A friend of mine, Jason Burke, passed away unexpectedly at 42. I wouldn’t say we were super close, but my memories of him left a lasting impression. I valued Jason’s perspective on coaching, and I loved listening to his conspiracy theories. However, what I appreciated most was his outlook on life.

Jason served in the military as an infantryman, which he talked about in a podcast we did together in early 2020, just before lockdowns. What he shared in that conversation stuck with me, not just how difficult it was to adjust to civilian life, but how grateful he was for his experiences because they gave him perspective on how good we have it in North America.

When I went to do the interview with Jay, I didn’t know him well.
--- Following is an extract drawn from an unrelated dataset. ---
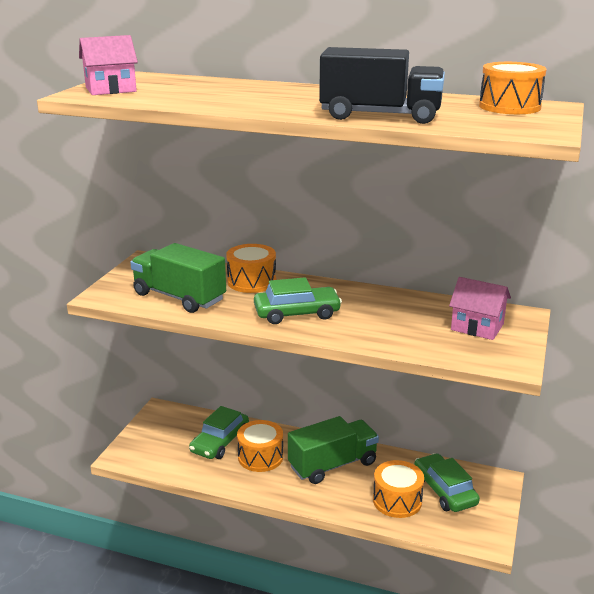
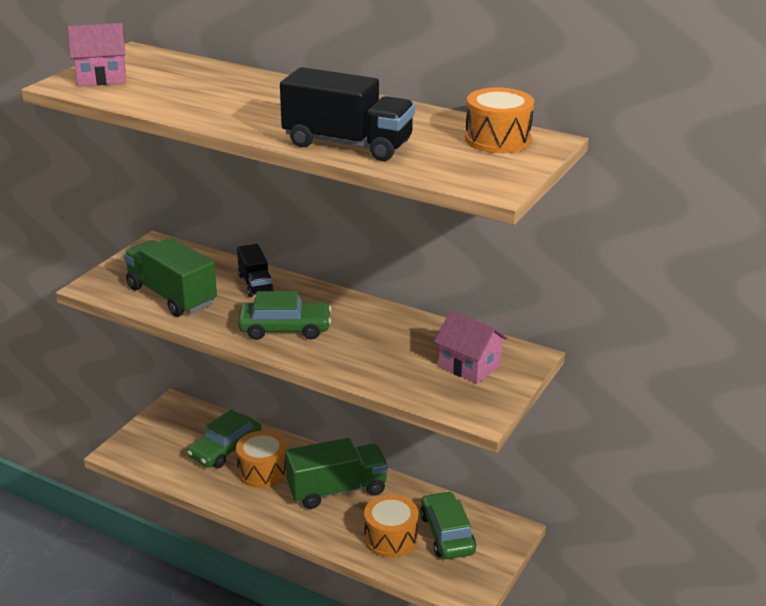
camera: 10 degrees right, 5 degrees up
(251, 282) = (255, 284): orange drum -> black truck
We had trained together and competed on a team for what would be the last CrossFit Regional in 2018. Still, we hadn’t talked much beyond his occasional chirps about my terrible ability to deadlift and my napkin triceps.

Going into the interview, I was afraid it wouldn’t go well, but that couldn’t have been further from the truth. At the time, Jason seemed like a man of few words—someone who didn’t offer up personal details about his past or experiences. Neither did I. But in that conversation, I saw a different side of him. He was talkative, open, and willing to share his story if you were genuinely interested in his thoughts and opinions. I’m grateful to have had that conversation because, at the time, it felt like a side of him not many people got to see. That conversation made us a bit closer and was the actual start of our friendship.

As tragic as death is, it reminds us that we don’t get to choose when our ticket gets punched. It gives us a chance to reflect on how we’re living, be grateful for the people we have in our lives, and cherish the time we still have with them.

Jason’s words from that conversation that have stuck with me:

“It’s more or less just how you look at the world after an extended period of time in that environment (deployment), in that culture. Then it changes everything about how you view everything. And it also adds a significant amount of gratitude to everyday life.

It’s difficult to really express how much you can appreciate when you’ve seen the other side of the planet and places that do not have what we have, people that do not get the opportunities that we get. And it’s easy to take it for granted, but then every once in a while, you have a little bit of a recollection of some event or some series of events or some experience, and you go, oh yeah, I don’t have to worry about that. Thank God.”

It’s a shame we never did the drunk podcast with Jay.